EXTRACTED MATERIAL:
● ● ● ● ●
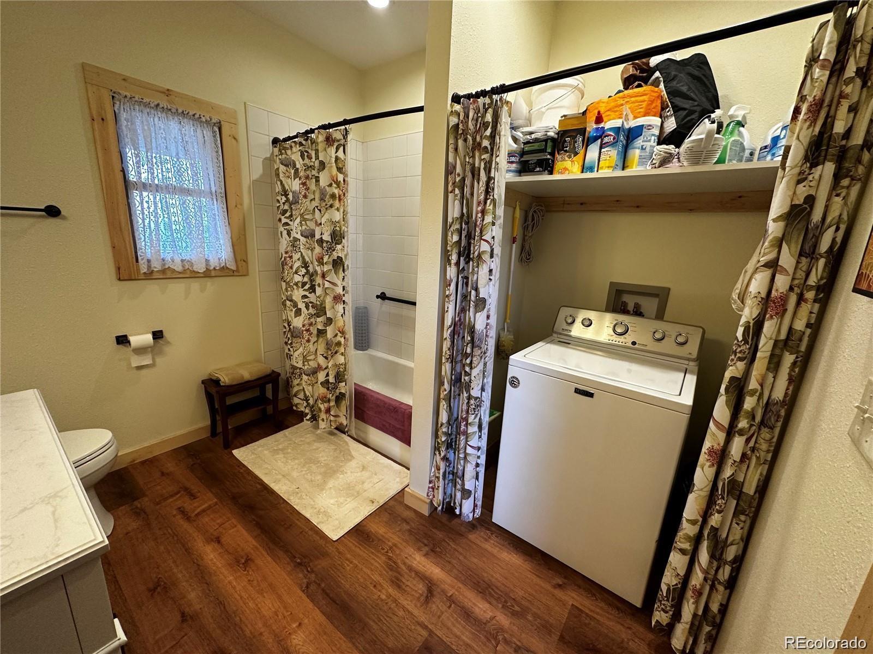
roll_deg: -3.1
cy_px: 327
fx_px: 353
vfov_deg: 85.7
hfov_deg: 102.1
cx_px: 436
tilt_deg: -14.3
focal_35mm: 14
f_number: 2.2
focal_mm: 2.22
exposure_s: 1/120
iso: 250
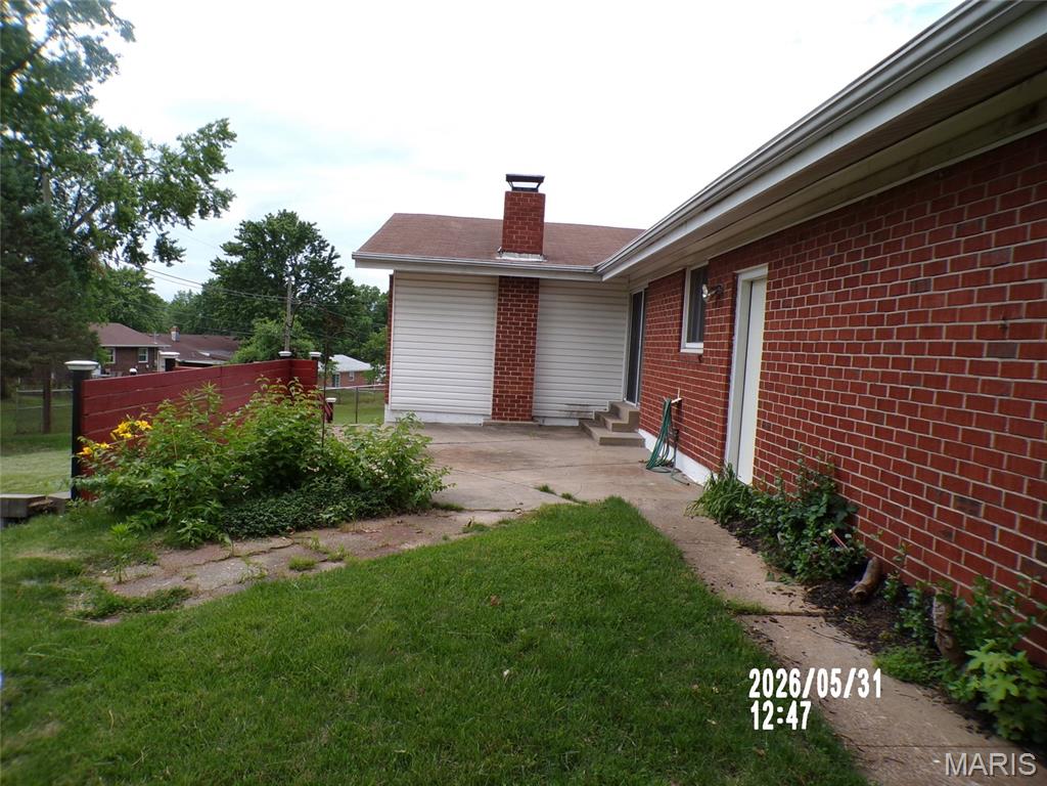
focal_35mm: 24
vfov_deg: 56.8
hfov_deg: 71.6
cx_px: 524
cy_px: 393
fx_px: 726
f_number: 4.4
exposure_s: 1/400
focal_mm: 4.3
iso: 100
● ● ● ● ●
REQUIRED ACTION: Find the line with "tilt_deg: -14.3". Return it and each line after it through the end of the data, exactly, without pictures.

TASK SOLUTION:
tilt_deg: -14.3
focal_35mm: 14
f_number: 2.2
focal_mm: 2.22
exposure_s: 1/120
iso: 250
focal_35mm: 24
vfov_deg: 56.8
hfov_deg: 71.6
cx_px: 524
cy_px: 393
fx_px: 726
f_number: 4.4
exposure_s: 1/400
focal_mm: 4.3
iso: 100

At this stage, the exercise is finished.